Les changements constatés ces dernières années concernent également le lieu de rupture du jeûne. S’il est vrai que le charme de Ramadan réside dans les retrouvailles en famille autour de la table du ftour, force est de constater que de plus en plus de personnes préfèrent rompre le jeûne à l’extérieur du foyer familial, au moins une fois par semaine au restaurant, en tête-à-tête, en famille ou entre amis…. Plusieurs restaurants et hôtels proposent des menus aussi succulents que variés pour la rupture du jeûne, pour le plus grand bonheur des ménagères, souvent épuisées par les multiples préparatifs exigés par la table du ftour. Paradoxalement, Ramadan est aussi un mois de surconsommation. “Cette consumérisation soulève de sérieuses questions. Avons-nous bien compris le sens de ce quatrième pilier de l’islam ?”, s’interroge Ismaïl Mounir, auteur de Consumérisme et valeurs de l’islam. “L’analyse sociologique des changements des habitudes et des pratiques pendant le Ramadan chez les Marocains permet de mettre en lumière les interactions complexes entre les facteurs sociaux, culturels, économiques et politiques qui façonnent toutes ces évolutions”, explique Nadia Lamoudy, sociologue et professeur universitaire.

La quête spirituelle

Pour beaucoup de nos concitoyens, Ramadan rime avec dévotion. “Sans exagérer la portée du religieux, nous pouvons dire que durant les trois dernières décennies, l’espace public a été marqué par une idéologisation accrue de la religion”, avance l’anthropologue Hassan Rachik. Les mosquées ne désemplissent pas. Davantage de personnes se rendent à la mosquée pour les Tarawihs, même s’il est possible d’accomplir ces prières surérogatoires à la maison. Les gens sont beaucoup plus ponctuels quant à l’accomplissement des autres prières de la journée. Autre fait à relever, la lecture du Coran, avec l’objectif de le clôturer avant la fin du mois sacré. “La spiritualité reste au cœur du ramadan pour de nombreux Marocains. Les pratiques religieuses telles que le jeûne, la prière et la lecture du Coran demeurent des éléments inébranlables de ce mois sacré”, rappelle Nadia Lamoudy.

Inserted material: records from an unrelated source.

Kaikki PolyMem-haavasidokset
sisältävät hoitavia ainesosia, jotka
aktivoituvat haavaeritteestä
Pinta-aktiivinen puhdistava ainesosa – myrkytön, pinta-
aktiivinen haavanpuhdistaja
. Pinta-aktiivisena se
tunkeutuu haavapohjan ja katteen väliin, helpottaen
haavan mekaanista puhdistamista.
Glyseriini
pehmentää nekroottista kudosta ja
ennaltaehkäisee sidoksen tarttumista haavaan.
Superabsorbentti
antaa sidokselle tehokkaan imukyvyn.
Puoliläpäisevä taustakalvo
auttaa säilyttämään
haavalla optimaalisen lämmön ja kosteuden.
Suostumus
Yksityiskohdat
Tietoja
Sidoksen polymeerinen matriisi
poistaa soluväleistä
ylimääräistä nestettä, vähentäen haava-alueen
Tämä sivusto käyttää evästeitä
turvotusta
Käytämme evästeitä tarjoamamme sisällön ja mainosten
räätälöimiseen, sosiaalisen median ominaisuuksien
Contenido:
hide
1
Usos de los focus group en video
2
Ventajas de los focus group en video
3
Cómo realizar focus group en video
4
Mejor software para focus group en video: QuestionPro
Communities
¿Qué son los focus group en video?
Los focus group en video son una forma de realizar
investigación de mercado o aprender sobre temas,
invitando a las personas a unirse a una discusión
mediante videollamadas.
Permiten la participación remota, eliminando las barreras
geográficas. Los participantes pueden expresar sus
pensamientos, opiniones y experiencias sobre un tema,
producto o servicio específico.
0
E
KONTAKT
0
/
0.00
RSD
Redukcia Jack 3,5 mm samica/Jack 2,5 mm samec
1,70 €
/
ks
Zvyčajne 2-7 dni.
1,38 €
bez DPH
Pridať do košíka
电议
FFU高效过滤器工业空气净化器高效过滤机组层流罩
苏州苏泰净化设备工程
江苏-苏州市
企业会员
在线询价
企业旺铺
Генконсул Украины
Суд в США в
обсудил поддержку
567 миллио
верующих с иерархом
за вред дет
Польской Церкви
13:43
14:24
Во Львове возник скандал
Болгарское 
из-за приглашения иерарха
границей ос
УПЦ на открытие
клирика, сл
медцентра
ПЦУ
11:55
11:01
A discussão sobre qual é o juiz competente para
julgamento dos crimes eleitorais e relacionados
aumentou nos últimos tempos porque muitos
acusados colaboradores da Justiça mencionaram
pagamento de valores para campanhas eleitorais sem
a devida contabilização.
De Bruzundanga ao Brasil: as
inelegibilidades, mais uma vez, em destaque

Ceux qui cherchent davantage de détachement des distractions de la vie quotidienne s’envolent vers les lieux Saints. Une habitude très ancrée chez certains Marocains, qui pensent être plus proche du Divin quand ils sont à Médine ou à la Mecque. “Dieu est partout, certes. Mais quand on est là-bas, notre existence se résume aux cultes et à rien d’autre. On ne passe pas des heures en cuisine, au marché, au bureau, ni dans les réceptions, …”, raconte Saïda, la cinquantaine bien entamée. Ramadan étant un moment de partage , les réceptions font également partie des habitudes des Marocains. On invite au moins une à deux fois famille et amis pour partager un moment convivial autour du ftour.

L’autre élément saillant est l’esprit de solidarité. Car en dehors de la Zakat du fitr, les Marocains font beaucoup de dons, en nature ou en argent. Au-delà des actions individuelles, ces dernières années ont connu une “institutionnalisation de la bienfaisance.” Plusieurs associations multiplient les actions en faveur des démunis. Des chapiteaux sont montés dans de nombreux quartiers pour servir le ftour aux personnes qui sont dans le besoin. Parallèlement des actions, ciblant les familles des malades, sont menées dans plusieurs hôpitaux, et  plusieurs milliers de ftours sont servis chaque jour à travers le Royaume. “En dépit de tous les changements constatés, la spiritualité reste au cœur du Ramadan. La solidarité et la générosité restent des valeurs profondément enracinées pendant ce mois, et les actes de charité et de solidarité sont accentués”, précise la sociologue.